↓

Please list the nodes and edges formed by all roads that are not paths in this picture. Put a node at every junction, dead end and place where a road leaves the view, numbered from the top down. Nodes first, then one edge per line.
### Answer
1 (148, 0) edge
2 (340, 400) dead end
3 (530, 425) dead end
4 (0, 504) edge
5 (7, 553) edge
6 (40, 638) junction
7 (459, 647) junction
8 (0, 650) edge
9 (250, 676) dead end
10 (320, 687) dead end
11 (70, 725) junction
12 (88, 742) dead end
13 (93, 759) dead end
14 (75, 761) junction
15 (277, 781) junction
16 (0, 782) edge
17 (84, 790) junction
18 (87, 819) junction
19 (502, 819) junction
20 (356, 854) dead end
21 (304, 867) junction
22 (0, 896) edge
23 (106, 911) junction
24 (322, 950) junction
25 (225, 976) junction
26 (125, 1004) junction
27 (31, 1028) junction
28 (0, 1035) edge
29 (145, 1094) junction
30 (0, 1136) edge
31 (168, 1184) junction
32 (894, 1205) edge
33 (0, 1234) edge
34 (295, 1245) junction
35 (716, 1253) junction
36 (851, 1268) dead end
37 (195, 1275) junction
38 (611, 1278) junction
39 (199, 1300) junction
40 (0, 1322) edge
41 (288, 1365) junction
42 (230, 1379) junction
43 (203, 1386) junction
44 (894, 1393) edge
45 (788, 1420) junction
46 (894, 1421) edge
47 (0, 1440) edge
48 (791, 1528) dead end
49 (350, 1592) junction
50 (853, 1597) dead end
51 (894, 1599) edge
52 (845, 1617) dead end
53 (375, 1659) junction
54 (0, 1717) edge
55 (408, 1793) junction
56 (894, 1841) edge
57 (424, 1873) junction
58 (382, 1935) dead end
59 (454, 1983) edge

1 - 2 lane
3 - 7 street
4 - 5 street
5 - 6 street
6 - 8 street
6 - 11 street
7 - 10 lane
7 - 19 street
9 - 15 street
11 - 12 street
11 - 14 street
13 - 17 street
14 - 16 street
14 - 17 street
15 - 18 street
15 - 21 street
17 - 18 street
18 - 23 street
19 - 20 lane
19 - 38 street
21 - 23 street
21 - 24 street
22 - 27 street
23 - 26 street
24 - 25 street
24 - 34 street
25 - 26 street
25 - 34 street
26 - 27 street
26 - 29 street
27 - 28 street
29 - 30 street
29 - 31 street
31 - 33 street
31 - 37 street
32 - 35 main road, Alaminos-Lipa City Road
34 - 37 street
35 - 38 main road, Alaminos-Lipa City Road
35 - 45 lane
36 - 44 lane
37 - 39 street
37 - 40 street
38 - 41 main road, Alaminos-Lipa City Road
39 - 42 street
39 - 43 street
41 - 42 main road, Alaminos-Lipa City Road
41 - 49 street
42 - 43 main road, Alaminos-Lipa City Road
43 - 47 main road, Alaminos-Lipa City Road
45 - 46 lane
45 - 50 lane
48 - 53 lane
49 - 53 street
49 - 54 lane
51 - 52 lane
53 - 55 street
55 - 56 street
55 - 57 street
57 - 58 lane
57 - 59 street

↑
↓

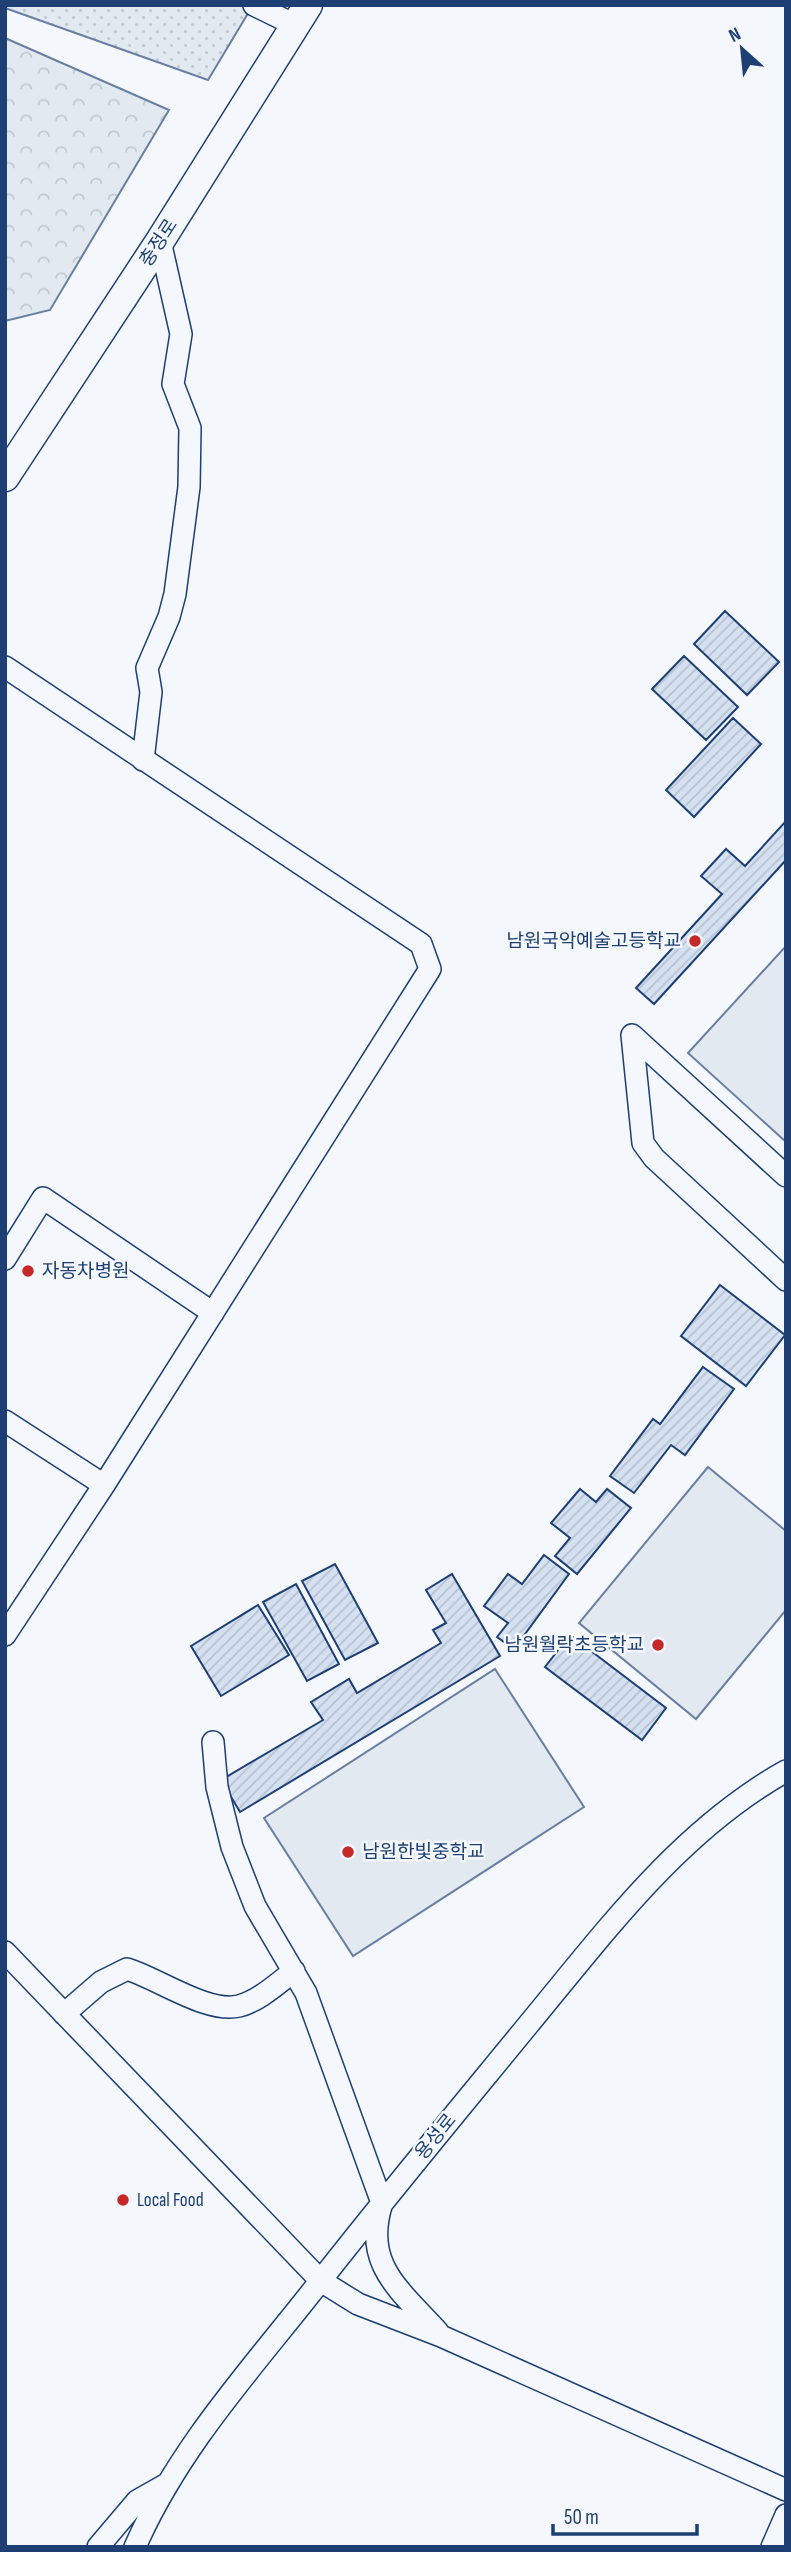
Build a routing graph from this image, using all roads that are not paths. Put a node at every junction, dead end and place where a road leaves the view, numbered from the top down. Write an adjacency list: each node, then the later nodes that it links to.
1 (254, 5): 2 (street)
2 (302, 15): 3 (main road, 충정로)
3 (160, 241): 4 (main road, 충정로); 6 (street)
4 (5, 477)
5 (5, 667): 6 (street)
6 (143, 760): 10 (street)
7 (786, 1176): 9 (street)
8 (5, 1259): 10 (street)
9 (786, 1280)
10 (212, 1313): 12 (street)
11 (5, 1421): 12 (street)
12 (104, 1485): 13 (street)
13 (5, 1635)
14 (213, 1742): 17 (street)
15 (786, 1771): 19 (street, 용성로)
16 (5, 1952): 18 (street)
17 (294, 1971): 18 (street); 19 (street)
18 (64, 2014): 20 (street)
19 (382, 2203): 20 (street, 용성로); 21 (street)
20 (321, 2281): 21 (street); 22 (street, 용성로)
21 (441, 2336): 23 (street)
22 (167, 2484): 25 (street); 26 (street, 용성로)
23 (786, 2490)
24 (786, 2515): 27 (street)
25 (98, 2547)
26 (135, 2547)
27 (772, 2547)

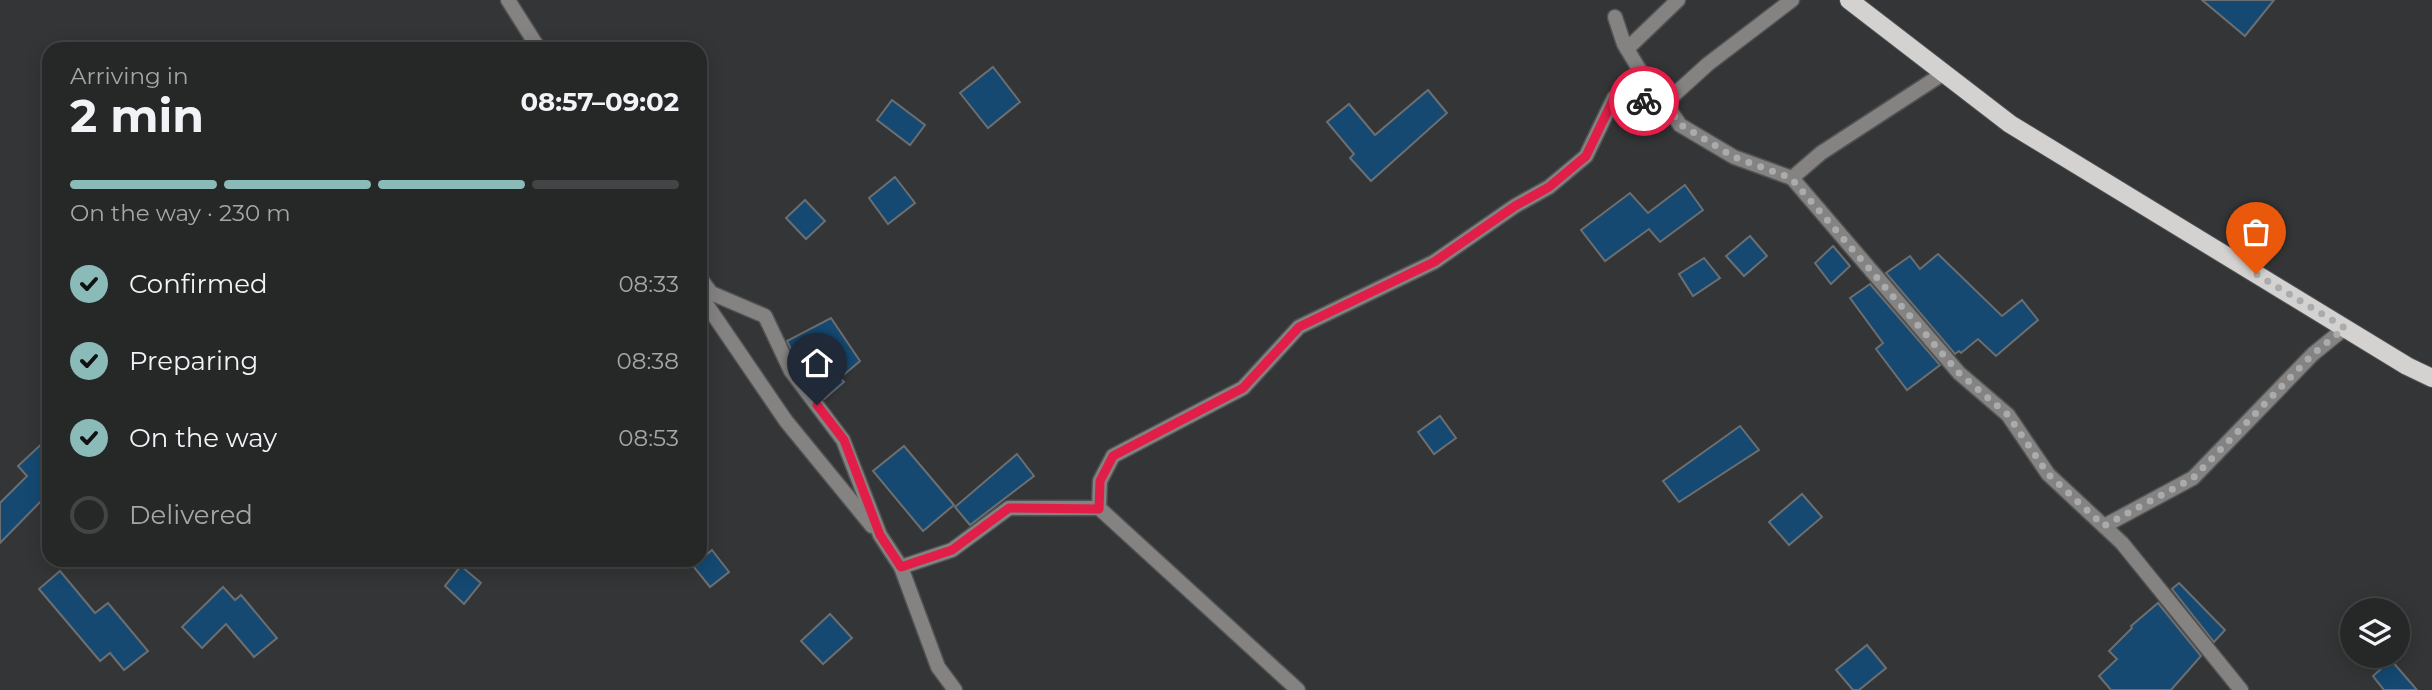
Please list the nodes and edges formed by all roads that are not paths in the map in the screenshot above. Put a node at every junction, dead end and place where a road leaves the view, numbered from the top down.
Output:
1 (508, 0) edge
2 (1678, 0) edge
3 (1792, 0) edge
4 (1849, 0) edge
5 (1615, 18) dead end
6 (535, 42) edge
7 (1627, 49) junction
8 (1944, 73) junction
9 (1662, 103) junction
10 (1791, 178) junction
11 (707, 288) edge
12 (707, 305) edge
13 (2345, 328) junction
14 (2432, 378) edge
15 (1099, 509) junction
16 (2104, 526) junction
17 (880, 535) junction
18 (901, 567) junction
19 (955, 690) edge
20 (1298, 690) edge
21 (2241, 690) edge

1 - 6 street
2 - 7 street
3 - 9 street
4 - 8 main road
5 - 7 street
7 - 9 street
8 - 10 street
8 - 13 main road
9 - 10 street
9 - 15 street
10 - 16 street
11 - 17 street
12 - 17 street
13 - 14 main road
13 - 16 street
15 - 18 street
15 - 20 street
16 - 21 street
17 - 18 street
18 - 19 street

↑
↓

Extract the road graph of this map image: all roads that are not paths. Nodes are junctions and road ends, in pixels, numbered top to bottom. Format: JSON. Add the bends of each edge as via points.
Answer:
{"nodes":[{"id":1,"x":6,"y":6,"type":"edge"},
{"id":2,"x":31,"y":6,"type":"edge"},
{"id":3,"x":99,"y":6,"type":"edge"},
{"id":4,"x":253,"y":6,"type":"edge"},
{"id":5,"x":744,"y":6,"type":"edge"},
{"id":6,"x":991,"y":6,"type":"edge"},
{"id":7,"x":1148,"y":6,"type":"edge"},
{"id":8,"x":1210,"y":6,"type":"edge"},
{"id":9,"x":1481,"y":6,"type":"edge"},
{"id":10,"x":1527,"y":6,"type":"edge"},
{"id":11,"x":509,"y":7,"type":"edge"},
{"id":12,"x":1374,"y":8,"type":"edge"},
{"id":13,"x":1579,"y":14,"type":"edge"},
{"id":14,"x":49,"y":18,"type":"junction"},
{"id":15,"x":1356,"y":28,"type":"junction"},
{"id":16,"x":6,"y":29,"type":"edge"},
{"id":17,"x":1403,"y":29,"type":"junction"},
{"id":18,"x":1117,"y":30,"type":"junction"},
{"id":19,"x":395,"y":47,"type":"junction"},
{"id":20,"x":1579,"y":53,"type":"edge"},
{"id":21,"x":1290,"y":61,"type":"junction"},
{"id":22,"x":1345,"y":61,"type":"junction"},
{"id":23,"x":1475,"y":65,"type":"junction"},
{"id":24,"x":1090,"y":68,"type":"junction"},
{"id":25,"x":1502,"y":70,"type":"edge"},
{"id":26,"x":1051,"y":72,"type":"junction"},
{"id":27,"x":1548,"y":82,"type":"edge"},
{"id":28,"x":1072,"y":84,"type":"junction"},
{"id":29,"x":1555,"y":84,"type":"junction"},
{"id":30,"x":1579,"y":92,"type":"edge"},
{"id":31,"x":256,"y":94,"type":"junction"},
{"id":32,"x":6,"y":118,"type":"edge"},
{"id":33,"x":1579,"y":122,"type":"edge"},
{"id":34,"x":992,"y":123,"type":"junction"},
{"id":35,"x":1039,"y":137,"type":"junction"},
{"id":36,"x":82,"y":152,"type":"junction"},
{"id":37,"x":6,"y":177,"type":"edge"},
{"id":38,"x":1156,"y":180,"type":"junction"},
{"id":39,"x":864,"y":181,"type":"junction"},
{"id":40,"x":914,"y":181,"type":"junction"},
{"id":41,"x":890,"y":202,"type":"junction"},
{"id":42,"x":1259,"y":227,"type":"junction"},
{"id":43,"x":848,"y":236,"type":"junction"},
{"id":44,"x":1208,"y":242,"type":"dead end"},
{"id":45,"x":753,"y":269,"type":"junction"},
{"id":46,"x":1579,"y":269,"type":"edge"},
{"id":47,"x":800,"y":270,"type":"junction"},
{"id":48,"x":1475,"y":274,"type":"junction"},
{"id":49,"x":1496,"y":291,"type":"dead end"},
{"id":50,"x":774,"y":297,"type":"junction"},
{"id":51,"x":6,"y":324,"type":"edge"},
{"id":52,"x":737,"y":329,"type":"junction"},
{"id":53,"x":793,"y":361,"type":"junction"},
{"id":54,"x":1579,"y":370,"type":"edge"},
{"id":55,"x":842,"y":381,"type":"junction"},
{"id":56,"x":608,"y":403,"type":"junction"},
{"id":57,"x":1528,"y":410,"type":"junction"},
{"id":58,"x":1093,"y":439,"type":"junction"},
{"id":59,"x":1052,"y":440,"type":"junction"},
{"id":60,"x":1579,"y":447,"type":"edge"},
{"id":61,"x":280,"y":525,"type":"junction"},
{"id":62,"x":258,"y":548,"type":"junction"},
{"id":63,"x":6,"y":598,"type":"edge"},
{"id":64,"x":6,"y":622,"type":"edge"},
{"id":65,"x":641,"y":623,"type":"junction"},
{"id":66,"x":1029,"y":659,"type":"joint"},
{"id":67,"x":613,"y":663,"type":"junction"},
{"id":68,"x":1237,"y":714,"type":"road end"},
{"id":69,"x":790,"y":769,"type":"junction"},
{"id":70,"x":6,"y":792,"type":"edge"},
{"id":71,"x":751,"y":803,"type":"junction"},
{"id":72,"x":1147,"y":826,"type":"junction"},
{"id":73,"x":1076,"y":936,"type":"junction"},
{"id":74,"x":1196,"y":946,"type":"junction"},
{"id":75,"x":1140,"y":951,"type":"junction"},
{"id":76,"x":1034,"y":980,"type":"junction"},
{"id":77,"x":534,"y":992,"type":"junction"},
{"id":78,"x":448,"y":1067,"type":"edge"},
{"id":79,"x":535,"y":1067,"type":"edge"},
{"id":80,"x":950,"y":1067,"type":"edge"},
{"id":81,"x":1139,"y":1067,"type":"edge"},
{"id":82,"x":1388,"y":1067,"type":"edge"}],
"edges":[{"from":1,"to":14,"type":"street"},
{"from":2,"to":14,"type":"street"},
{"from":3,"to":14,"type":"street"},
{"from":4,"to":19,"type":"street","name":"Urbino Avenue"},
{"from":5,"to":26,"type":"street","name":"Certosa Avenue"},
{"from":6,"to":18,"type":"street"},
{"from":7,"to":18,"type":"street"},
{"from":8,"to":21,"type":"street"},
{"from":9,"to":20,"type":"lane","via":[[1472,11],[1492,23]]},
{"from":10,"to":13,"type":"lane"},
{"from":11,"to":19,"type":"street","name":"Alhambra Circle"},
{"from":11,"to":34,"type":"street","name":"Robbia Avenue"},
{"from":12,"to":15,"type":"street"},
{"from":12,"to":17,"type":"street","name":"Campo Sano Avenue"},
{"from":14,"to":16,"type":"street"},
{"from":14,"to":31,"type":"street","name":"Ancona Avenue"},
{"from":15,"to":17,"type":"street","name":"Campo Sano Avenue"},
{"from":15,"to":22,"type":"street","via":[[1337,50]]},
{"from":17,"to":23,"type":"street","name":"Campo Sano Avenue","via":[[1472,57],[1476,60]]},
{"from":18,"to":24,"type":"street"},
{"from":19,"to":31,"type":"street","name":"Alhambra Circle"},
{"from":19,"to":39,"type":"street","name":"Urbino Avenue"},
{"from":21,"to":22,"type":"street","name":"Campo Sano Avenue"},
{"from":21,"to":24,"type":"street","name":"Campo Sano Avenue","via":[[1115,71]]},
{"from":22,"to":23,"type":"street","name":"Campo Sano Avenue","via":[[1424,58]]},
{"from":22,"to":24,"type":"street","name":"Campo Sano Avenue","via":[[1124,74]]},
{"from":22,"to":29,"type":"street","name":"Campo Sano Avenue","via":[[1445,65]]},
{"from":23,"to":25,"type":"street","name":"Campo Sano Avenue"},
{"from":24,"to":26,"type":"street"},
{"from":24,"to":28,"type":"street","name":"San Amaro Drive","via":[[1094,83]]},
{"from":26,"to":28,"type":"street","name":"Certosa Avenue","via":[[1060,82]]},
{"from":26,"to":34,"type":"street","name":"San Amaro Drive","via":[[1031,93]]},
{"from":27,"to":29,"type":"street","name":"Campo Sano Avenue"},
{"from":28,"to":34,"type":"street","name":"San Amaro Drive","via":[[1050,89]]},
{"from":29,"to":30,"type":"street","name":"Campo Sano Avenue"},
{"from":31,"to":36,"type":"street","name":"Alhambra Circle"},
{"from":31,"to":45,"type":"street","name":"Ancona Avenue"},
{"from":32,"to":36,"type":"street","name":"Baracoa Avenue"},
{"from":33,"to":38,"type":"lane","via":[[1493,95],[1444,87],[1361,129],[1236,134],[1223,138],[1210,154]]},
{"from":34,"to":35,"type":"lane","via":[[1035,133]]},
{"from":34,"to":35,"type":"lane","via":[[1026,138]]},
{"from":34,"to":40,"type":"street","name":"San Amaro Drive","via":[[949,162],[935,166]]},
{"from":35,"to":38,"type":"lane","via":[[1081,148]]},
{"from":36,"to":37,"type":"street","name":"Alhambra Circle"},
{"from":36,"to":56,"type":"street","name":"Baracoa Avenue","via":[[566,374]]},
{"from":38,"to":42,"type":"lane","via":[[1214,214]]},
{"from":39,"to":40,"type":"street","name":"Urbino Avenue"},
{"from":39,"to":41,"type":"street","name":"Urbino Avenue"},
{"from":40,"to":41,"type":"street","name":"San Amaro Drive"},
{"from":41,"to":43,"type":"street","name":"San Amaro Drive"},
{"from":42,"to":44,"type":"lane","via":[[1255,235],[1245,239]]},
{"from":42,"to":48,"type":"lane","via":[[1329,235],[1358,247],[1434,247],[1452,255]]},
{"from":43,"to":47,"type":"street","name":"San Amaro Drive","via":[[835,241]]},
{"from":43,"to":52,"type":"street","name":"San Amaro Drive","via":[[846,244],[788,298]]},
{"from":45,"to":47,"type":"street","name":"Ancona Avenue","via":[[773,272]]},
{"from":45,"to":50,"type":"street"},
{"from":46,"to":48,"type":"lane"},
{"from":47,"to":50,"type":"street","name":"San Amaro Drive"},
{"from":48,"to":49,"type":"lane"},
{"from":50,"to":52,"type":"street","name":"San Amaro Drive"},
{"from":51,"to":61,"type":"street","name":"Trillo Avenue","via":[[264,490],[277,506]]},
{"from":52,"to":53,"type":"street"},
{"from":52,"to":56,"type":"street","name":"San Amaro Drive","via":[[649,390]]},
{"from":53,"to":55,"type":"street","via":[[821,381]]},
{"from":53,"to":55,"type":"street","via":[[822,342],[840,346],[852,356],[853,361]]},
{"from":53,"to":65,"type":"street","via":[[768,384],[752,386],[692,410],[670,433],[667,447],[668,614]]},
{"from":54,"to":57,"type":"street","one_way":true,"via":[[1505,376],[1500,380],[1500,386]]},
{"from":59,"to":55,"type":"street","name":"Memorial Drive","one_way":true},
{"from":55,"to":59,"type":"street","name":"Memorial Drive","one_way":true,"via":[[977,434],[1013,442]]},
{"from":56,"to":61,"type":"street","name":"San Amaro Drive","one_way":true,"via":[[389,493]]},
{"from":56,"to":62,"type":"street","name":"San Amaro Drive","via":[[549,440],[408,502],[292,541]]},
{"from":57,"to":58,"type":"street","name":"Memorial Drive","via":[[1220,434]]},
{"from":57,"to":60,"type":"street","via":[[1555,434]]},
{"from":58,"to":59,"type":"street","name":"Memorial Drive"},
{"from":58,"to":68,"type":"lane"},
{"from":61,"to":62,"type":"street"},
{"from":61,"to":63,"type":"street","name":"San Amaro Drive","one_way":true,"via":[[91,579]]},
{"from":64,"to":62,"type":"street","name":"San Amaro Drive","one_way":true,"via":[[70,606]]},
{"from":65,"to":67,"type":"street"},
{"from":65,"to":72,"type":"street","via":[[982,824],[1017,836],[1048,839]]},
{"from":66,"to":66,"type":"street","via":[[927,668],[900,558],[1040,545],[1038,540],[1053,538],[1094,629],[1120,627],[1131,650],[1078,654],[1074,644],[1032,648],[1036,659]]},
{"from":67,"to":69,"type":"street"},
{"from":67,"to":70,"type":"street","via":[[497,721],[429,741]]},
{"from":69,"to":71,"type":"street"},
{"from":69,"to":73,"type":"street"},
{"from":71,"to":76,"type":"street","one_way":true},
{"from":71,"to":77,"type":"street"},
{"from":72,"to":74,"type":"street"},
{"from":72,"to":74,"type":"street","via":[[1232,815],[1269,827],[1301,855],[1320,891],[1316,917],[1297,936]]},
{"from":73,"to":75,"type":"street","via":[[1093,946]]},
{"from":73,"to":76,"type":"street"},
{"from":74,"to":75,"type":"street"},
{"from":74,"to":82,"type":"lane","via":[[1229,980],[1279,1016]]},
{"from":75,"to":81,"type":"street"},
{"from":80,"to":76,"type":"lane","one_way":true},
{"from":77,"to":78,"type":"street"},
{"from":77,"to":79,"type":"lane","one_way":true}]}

↑

Directions — A complete answer gives every line of the records holding "formed".

Answer for this exercise —
Please list the nodes and edges formed by all roads that are not paths in this picture. Put a node at every junction, dead end and place where a road leaves the view, numbered from the top down. Nodes first, then one edge per line.
Please list the nodes and edges formed by all roads that are not paths in the map in the screenshot above. Put a node at every junction, dead end and place where a road leaves the view, numbered from the top down.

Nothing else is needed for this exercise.